My Name is Resolute

One of the soldiers aimed his musket at me.

 

Faster than I realized what was happening, Cullah threw the cleaver. He threw it so straight and true it lodged in the arm of the soldier while the man’s finger was still reaching for the flash pan. The other soldiers lunged at Cullah. Cullah fought but briefly, for they pummeled him to the ground in such a way that I was surprised later that he survived, and would not except they did not stab him with their bayonets. I wanted to run to him, but I could not move to him for they enclosed him, using the butts of their weapons on him.

 

“Get him in the wagon,” the officer said.

 

They dragged him, unconscious, to his feet. Cullah awoke. Raging, screaming curses in English and Scots, my Cullah struggled and fought, his meaty arms soon stripped bare of his linen shirt until bleeding, beaten, they tied him in the wagon bed behind the pile of goods from his shop, all the furniture yet to be delivered, all the tools they could tear from the walls and carry from the racks. The major gave a command. The soldiers got their wounded comrade, tied his arm with a kerchief, and helped him into the cart beside Cullah.

 

It began to roll away. “Cullah!” I cried. Gwyneth and Roland uttered cries, too. The wagon moved. Cullah roared in anger, blood coursing down his face, smeared with dirt and grit, his body lashed to the sides of the wagon like an animal. Fury filled my soul. Screams filled my mouth. The foot soldiers followed the wagon keeping up their terrible rhythmic tramping. “Cullah!” I screamed. I ran after the wagon, following them.

 

“Resolute! Stay back. Stay there, Resolute!” Cullah called. “Find Brendan!”

 

On a command from the officer, three of the foot soldiers stopped, turned, and aimed their muskets at me. I ran straight toward them. They had not loaded the pans. They could not yet shoot. I kept on. But they braced themselves and the bayonets gave them a reach far beyond a man with a knife. I stopped. We stood there while the wagon rumbled away, farther down the road toward Boston.

 

“Where are you taking him?” I begged. “Tell me where!”

 

The man who’d given orders said, “To be tried. It will either be a judge at the royal administration or back to London. It’s his lordship’s choice.”

 

“Who?

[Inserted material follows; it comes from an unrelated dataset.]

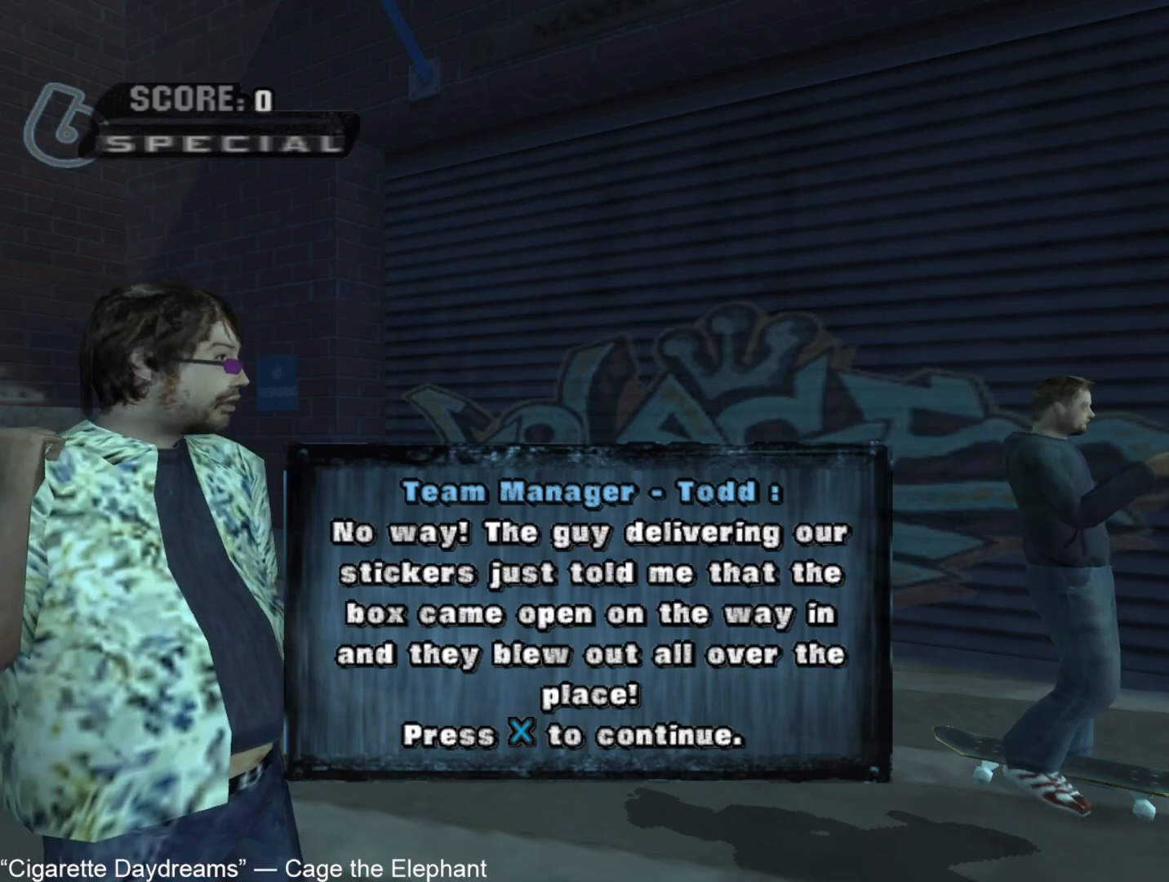
{"dt_ms": 500, "buttons": ["CROSS", "L2"], "left_stick": "up-left", "right_stick": "center", "button_events": [[50, "CROSS", "up"], [117, "CROSS", "down"], [183, "CROSS", "up"], [250, "CROSS", "down"], [317, "CROSS", "up"], [367, "CROSS", "down"], [433, "CROSS", "up"], [467, "L2", "down"], [500, "CROSS", "down"]]}
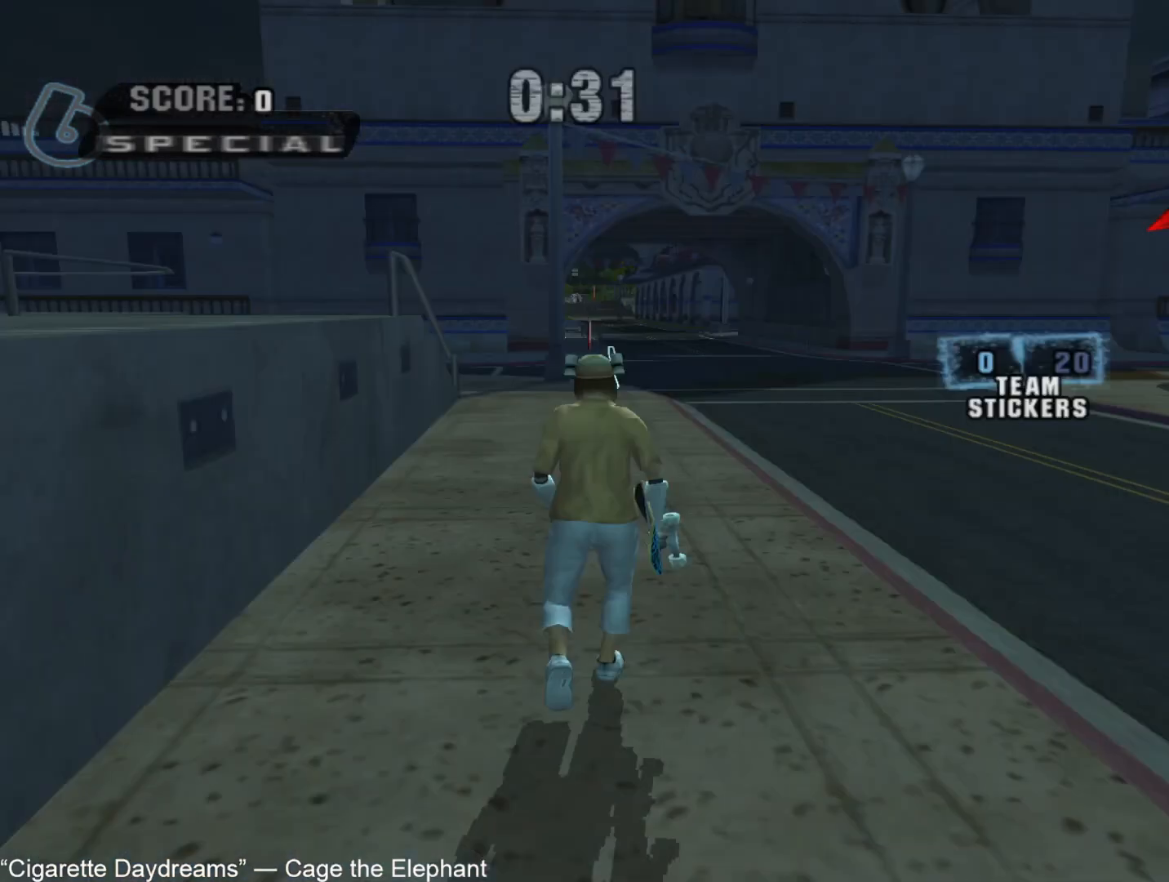
{"dt_ms": 1000, "buttons": ["CROSS", "TRIANGLE"], "left_stick": "up", "right_stick": "center", "button_events": [[67, "CROSS", "up"], [83, "L2", "up"], [117, "CROSS", "down"], [133, "L2", "down"], [233, "L2", "up"], [900, "CROSS", "up"], [933, "TRIANGLE", "down"], [983, "CROSS", "down"]]}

Whose choice is it?”

 

“Lord Wallace Spencer. He’s who made the charge against him.”

 

“Wallace?” My word drifted away into silence. Then all I could hear was the grinding wheel of the wagon, crushing gravel beneath the iron wheel rims. Cullah’s head nodded forward as if he’d lost consciousness again.

 

The soldiers turned and trotted to catch up with their fellows. I ran behind them. I ran until my breath would not come, crying Cullah’s name, screaming my heart out, until I felt something burst in my throat. I tasted blood. I could not keep up. The horses and the men outpaced me and the wagon got smaller and smaller until it rounded a corner and I could see it no longer. I cried out once more and fell on my face in the road. I lay there for many minutes, breathing in the dust, sobbing into the rocks and grass and filth from years of horses. I had no shoes. I had no wrapper on. Blood dripped from my lips.

 

Gwenny rushed upon me with a cloak and wrapped it around. I watched, dull-witted, as if they would turn round and return. Gwenny brushed grass from my hair. “Ma?” I could hear. Someone called again, “Ma?”